La seconda delle tre rotte parte anch’essa dall’Africa orientale diretta alla Libia risalendo il Sudan. Ma dal 2011 e per alcuni anni, dopo la caduta del regime del colonnello Gheddafi, è stata meno usata. Molti emigranti hanno preferito optare per quella che porta in Egitto. Il punto più insidioso di quella rotta è il Sinai dove si è sviluppato un vero e proprio traffico di merce umana gestito dai Rashaida, una tribù del Sudan settentrionale, e da alcune tribù egiziane beduine. I Rashaida avevano iniziato chiedendo denaro agli emigranti per organizzare le tappe successive del loro viaggio: all’inizio, nel 2008-2009, il costo andava dai 1.000 ai 2.000 dollari. Ben presto però hanno intravisto un modo più redditizio di approfittare degli emigranti: sequestrarli e chiederne il riscatto oppure rivenderli ad altre tribù, egiziane queste ultime, che a loro volta ne trattano il riscatto o vendono ad altri la “merce” che, di passaggio in passaggio, acquista sempre più valore. Il destino di chi non ha nessuno che sia in grado di riscattarlo è terribile. Finisce i suoi giorni come schiavo, costretto a lavorare e a vivere in condizioni inumane. Altrimenti viene ucciso per espiantarne gli organi e venderli al mercato nero al Cairo. 

Neanche i bambini vengono risparmiati. In base alle testimonianze dei sopravvissuti e alle rilevazioni delle associazioni umanitarie che li assistono, si ritiene che dal 2009 siano oltre 15.000 gli emigranti rapiti, 7.000 quelli vittime di torture e abusi e almeno 4.000 i morti.  Per i paesi del Corno d’Africa, l’alternativa alle rotte di terra dirette verso l’Egitto e la Libia è la traversata del golfo di Aden per emigrare in Yemen. Ma gli scafisti, per evitare la guardia costiera yemenita, costringono gli emigranti a gettarsi in acqua spesso a notevole distanza dalla terra ferma: perciò molti muoiono annegati o divorati dagli squali di cui quelle acque sono infestate. 

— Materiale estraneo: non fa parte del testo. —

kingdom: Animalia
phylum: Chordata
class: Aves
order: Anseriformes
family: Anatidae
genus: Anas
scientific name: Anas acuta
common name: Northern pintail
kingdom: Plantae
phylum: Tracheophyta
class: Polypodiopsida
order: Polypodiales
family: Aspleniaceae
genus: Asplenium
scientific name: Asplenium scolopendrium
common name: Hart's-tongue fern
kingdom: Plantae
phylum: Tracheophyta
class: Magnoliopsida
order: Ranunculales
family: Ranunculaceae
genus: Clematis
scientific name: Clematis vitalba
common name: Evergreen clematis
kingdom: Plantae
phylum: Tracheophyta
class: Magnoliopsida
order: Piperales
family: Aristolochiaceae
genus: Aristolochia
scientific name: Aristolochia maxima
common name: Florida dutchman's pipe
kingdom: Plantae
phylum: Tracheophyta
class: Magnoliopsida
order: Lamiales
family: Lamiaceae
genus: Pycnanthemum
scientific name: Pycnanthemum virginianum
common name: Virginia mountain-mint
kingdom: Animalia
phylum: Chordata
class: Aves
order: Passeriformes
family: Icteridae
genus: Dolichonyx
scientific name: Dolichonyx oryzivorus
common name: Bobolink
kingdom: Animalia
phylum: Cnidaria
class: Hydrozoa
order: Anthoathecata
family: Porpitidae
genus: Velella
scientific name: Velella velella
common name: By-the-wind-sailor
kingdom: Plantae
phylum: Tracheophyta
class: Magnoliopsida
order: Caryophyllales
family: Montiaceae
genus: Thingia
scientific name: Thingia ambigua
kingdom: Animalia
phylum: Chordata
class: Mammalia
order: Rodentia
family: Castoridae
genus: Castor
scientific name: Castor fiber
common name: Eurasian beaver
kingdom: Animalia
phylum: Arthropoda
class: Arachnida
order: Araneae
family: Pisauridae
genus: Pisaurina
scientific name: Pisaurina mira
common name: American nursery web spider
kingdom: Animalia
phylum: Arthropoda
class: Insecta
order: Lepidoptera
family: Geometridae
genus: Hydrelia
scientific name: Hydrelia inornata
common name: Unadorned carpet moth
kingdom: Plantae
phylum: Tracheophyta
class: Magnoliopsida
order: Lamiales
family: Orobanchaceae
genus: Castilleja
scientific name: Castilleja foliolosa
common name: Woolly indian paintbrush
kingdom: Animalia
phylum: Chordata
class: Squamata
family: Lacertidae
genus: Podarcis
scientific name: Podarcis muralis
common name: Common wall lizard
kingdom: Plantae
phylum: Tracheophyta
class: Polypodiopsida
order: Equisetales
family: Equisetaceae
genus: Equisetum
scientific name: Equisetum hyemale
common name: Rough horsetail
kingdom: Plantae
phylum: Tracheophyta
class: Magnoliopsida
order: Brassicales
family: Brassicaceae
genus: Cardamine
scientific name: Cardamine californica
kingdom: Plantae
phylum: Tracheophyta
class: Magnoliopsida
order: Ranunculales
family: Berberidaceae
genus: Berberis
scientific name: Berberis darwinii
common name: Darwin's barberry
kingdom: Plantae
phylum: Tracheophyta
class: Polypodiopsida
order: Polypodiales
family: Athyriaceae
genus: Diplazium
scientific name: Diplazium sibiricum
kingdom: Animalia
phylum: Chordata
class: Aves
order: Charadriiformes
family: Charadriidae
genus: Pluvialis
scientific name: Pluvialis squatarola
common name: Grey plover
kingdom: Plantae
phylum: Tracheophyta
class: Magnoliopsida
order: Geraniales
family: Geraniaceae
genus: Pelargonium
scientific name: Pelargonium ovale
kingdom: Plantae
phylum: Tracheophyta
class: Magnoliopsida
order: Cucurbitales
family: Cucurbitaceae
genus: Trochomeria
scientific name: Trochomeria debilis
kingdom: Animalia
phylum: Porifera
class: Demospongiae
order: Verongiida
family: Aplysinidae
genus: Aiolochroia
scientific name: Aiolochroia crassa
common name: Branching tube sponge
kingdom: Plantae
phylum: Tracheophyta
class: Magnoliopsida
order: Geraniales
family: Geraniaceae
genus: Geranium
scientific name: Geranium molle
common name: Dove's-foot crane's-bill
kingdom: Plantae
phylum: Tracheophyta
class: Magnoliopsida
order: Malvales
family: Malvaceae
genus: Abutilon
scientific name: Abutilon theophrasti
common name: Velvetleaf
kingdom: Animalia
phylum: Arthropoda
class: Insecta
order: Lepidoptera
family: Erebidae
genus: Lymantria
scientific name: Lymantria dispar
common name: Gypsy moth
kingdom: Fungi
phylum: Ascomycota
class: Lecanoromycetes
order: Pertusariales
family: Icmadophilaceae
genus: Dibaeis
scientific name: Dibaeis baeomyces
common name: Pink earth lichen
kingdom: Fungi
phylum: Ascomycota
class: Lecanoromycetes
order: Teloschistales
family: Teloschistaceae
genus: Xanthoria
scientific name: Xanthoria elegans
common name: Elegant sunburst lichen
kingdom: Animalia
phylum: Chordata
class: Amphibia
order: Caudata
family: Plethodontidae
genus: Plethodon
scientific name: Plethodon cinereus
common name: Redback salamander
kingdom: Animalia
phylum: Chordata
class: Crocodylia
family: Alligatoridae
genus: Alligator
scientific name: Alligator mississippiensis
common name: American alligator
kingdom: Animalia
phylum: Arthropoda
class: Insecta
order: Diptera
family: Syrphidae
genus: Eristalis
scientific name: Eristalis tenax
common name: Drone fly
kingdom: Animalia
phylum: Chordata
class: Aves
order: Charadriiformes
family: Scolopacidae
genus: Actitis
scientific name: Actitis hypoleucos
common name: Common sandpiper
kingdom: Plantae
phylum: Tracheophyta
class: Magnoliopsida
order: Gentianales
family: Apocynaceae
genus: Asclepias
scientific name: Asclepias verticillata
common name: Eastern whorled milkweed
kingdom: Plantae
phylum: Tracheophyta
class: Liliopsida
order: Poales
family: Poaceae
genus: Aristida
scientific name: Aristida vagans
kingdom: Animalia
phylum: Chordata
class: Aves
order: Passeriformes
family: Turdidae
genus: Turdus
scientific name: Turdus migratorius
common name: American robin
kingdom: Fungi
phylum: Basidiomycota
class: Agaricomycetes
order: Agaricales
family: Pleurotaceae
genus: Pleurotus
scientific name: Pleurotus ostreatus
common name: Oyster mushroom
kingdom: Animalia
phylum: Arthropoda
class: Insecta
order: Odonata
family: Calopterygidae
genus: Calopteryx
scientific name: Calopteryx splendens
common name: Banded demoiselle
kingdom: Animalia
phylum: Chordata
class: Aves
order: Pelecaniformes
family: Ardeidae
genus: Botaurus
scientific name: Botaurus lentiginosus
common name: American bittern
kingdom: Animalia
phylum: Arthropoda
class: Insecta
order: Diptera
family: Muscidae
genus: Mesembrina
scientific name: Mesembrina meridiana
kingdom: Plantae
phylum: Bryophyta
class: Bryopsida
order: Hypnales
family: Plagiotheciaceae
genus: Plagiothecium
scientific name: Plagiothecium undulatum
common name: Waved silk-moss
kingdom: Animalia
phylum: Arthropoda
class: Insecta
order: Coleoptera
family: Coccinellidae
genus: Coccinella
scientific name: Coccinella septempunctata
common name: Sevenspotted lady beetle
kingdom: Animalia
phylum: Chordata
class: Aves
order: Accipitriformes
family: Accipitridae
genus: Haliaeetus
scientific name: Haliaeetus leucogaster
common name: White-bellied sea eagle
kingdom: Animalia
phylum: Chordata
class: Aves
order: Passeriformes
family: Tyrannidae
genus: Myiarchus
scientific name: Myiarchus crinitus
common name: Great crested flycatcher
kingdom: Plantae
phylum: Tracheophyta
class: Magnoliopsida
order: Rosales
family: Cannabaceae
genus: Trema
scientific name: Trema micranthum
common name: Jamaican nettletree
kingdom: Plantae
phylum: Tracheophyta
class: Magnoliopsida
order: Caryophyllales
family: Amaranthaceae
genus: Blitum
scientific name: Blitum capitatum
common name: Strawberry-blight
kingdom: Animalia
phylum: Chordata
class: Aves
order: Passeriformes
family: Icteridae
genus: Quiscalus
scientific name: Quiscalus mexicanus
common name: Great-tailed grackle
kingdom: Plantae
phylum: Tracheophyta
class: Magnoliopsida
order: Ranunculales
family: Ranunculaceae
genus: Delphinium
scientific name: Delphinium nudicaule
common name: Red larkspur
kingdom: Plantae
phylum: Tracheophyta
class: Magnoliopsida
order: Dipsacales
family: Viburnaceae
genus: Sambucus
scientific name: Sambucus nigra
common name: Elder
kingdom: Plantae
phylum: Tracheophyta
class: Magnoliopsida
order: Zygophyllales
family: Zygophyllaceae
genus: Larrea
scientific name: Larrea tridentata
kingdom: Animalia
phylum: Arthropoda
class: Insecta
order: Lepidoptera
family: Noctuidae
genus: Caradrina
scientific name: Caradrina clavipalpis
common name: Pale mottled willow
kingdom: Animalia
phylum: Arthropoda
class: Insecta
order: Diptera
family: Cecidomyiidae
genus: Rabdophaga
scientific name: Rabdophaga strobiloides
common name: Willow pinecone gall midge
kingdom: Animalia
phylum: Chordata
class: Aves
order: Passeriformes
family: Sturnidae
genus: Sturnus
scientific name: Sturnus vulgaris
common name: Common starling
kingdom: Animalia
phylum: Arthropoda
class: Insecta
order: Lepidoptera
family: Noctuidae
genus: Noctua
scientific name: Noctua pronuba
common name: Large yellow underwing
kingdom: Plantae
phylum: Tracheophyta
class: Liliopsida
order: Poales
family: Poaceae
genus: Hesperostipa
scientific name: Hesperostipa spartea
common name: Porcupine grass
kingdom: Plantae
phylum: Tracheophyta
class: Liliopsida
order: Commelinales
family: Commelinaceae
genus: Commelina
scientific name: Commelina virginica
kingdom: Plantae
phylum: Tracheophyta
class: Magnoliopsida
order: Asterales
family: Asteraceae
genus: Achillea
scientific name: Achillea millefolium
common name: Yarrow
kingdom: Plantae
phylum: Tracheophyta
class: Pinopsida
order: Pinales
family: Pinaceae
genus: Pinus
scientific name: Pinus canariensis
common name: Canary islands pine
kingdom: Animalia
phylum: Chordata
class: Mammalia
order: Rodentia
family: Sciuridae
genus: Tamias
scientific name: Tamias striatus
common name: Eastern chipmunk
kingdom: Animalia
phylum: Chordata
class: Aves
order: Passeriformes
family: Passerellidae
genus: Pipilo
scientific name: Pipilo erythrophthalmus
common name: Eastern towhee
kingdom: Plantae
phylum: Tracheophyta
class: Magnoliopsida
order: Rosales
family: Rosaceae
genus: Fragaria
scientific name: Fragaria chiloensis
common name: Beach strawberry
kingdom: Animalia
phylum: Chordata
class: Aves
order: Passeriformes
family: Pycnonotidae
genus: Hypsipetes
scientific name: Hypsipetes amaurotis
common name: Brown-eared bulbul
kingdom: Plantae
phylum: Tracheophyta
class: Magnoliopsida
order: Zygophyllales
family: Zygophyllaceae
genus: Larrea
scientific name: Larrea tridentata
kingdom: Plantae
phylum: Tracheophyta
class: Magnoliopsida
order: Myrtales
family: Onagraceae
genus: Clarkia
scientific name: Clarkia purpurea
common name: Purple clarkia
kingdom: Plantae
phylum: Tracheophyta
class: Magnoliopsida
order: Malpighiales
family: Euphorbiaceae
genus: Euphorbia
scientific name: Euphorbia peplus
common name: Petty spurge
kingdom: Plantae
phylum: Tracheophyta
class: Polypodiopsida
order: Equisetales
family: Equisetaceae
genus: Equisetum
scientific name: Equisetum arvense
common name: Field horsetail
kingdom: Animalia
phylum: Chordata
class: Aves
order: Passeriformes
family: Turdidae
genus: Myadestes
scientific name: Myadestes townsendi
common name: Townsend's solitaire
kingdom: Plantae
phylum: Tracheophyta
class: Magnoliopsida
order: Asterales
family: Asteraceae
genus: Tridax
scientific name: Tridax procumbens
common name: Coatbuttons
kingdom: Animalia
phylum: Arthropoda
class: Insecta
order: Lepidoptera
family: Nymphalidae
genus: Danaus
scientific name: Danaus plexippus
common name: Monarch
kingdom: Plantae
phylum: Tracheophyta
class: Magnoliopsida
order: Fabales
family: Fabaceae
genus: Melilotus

L’Alto commissariato delle Nazioni Unite per i rifugiati stima che dal 2006 abbiano attraversato il Golfo di Aden alla volta dello Yemen oltre mezzo milione di emigranti, metà dei quali somali, ai quali è automaticamente riconosciuto lo status di rifugiati. All’arrivo, gli emigranti, a meno che non abbiano qualcuno ad attenderli, vengono rinchiusi in campi dove, sia che sperino di rimanere in Yemen sia che intendano emigrare in Arabia Saudita, meta di molti di essi, attendono anche per mesi che qualcuno si occupi di loro. Malgrado i rischi elevatissimi, per anni il numero di emigranti lungo questa rotta è andato crescendo. Si è ridotto da quando è iniziata in Yemen la guerra civile, nel 2012. Se i numeri fossero confermati, quella al largo delle coste egiziane sarebbe una delle tragedie più gravi degli ultimi anni, dopo quella verificatasi esattamente un anno prima, il 18 aprile 2015, allorché una nave sovraccarica partita dalla Libia si è ribaltata nel Canale di Sicilia provocando la morte di circa 700 emigranti.

Tardano ad arrivare notizie ulteriori, l’incidente potrebbe rivelarsi meno grave di quanto annunciato. Nel frattempo però è giunta conferma di un altro naufragio. Si tratta di un gommone raggiunto dai soccorritori il 18 mattina al largo delle coste della Libia semisgonfio, pieno d’acqua e con il motore fuori uso. 108 persone sono state salvate, ma sono stati recuperati sei cadaveri. I superstiti sostengono che alla partenza i passeggeri erano 140. Poche ore prima, durante la notte, altri 33 emigranti erano stati messi in salvo in prossimità delle coste orientali della Sicilia. Dall’inizio del 2016 sono arrivati in Italia più di 23.000 emigranti, 6.000 soltanto a partire da martedì scorso 12 aprile.